What you need to do
**A)** List every variable that the ACS admissions text names as measuring the potential vulnerability of the population residing in each zip code.
**B)** Transcribe everything in the ACS admissions text from "The average ACS rate in" down to "compared to 1990.".

** Opening Text excerpt block **

In light of the statistical issues raised, the dependent variable in the regression analyses is the log of ACS admissions for each zip code and each observation is weighted by total population. All continuous independent variables are also measured in logs. Therefore, slope estimates for these variables can be interpreted as elasticities.

Since the model predicts a measure of ACS admissions volume, total population was included as a control variable. More importantly, the model includes variables that measure the potential vulnerability of the population residing in each zip code. These are median family income and the numbers of black non-Hispanic residents, Hispanic residents, births to immigrant mothers (a proxy for immigrant population), and births to unwed mothers (a proxy for family structure).

The final three independent variables proxy differences in local health systems and practice patterns that may affect ACS admissions. The first is the number of non-ACS admissions in the zip code, which is associated with both local practice style and prevalence of illness. The final two are indicator variables for zip codes in New York City and for rural areas of the state where local health systems and population characteristics differ in ways that are not captured by other variables in the model.

A number of variables in the model are likely to be collinear. However, a standard rule of thumb in the presence of collinear variables is that multicollinearity is not harmful if all t-statistics in the model are greater than 2 (Kennedy 1994). Since this condition is satisfied in the OLS model (Table 4), the effects of multicollinearity are presumed to be minor.4

Table 4
Coefficient Estimates Using Ordinary Least Squares and Quantile Regressiona

Although insurance status is also an important predictor of ACS admission rates, information about insurance coverage at the zip code level does not exist. Moreover, in New York uninsured patients who are admitted as inpatients often have services reimbursed through Medicaid. Nevertheless, the lack of insurance information creates an important caveat for this analysis.

Results

Trend and Persistence in ACS Admission Rates

The average ACS rate in New York exhibits a somewhat erratic, but downward trend (Table 1). However, this trend appears to be driven by a secular decline of 13 percent in total admission rates over the study period. This stands in contrast to only a 9 percent decline for ACS admissions. Therefore, ACS admissions as a percent of total admissions actually ended the period 4 percent higher in 1998 compared to 1990.

Table 1
Trends in ACS and Total Hospital Admission Rates per 1,000 Population

Average ACS admission rates exhibit a great deal of stability over time (Table 2). When the data are stratified by quintiles of the ACS distribution in 1990, average rates within each quintile change very little during the nine-year period. The phenomenon of regression to the mean is virtually nonexistent. In fact, the average ACS rate actually rises in some periods for zip codes in the top quintile. Overall, high-rate zip codes tend to remain that way for an extended period of time, as do low-rate zip codes.

** Closing Text excerpt block **
** Opening Extracted information block **

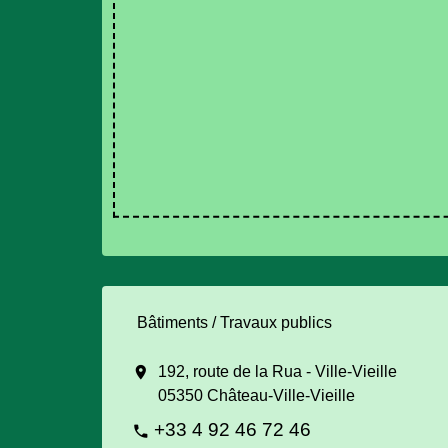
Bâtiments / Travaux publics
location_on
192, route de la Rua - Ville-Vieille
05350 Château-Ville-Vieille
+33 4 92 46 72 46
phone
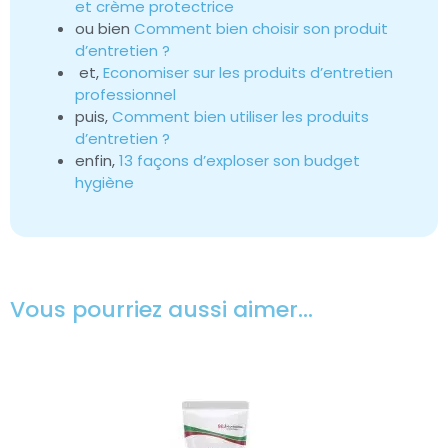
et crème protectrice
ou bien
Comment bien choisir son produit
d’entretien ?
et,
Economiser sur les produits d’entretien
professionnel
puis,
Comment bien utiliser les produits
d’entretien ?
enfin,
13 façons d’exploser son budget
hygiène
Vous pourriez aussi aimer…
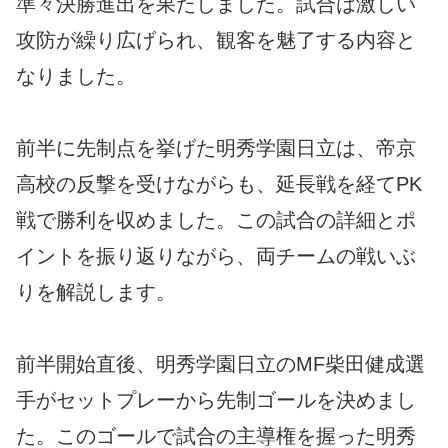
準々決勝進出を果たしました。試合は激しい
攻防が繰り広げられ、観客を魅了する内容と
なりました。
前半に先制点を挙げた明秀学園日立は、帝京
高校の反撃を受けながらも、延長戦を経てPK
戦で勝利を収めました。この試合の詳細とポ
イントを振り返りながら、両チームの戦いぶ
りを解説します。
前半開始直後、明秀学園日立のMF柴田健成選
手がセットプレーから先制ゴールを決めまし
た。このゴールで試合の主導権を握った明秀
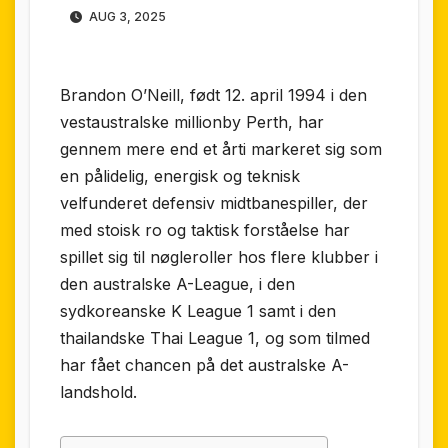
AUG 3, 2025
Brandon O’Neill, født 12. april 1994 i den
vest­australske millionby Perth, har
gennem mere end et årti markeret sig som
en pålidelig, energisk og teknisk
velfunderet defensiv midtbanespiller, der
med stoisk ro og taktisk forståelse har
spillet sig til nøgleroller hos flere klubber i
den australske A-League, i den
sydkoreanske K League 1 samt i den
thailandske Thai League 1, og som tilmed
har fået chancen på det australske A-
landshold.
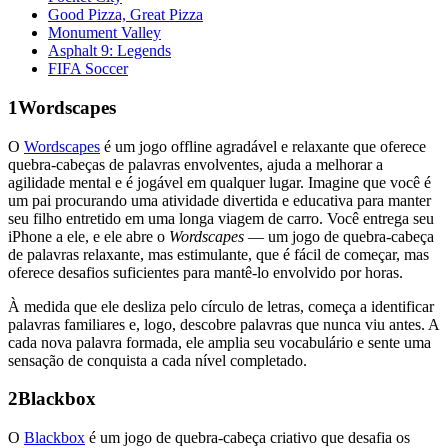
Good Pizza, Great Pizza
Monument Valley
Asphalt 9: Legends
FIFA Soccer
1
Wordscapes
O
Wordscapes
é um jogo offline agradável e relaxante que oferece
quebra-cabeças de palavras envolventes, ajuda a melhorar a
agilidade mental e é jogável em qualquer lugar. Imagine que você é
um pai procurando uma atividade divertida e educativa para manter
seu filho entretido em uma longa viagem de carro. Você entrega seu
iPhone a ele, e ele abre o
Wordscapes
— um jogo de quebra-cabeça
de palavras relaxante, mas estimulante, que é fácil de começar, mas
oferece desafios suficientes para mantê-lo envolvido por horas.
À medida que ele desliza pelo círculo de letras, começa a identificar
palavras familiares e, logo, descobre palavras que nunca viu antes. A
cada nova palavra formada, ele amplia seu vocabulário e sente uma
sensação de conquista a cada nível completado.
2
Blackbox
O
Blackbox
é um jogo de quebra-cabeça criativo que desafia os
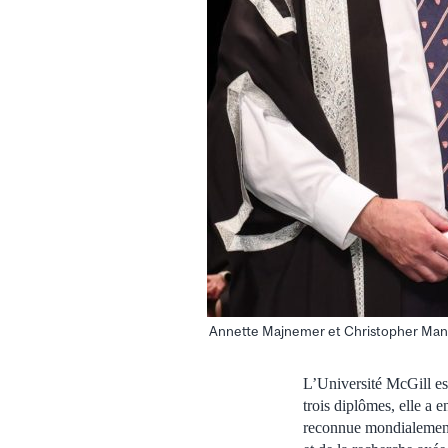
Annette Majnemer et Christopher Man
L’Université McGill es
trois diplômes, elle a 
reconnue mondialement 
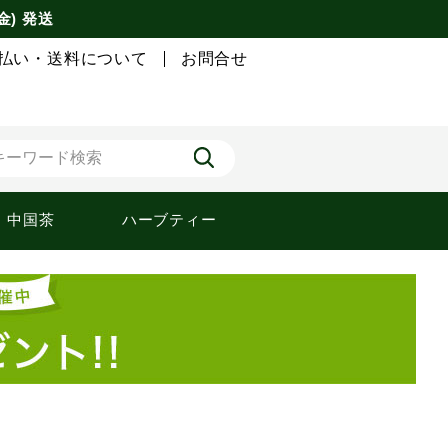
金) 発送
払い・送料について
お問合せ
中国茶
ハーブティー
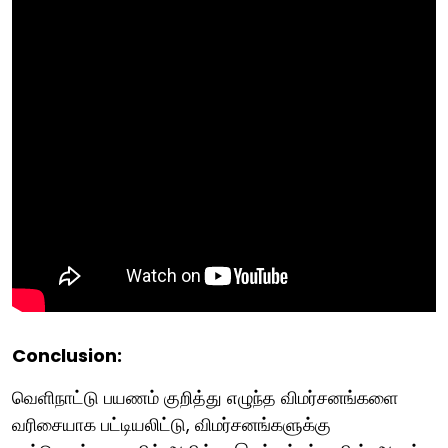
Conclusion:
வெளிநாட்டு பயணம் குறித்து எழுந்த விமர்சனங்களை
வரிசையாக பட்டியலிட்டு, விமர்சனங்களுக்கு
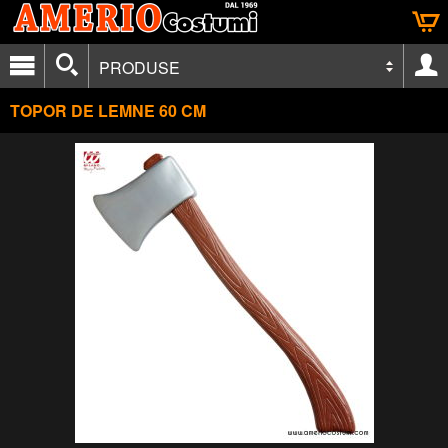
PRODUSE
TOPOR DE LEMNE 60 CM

** Closing Extracted information block **

Solved tasks
**A)**
- Median family income
- Number of black non-Hispanic residents
- Number of Hispanic residents
- Number of births to immigrant mothers
- Number of births to unwed mothers

**B)**
The average ACS rate in New York exhibits a somewhat erratic, but downward trend (Table 1). However, this trend appears to be driven by a secular decline of 13 percent in total admission rates over the study period. This stands in contrast to only a 9 percent decline for ACS admissions. Therefore, ACS admissions as a percent of total admissions actually ended the period 4 percent higher in 1998 compared to 1990.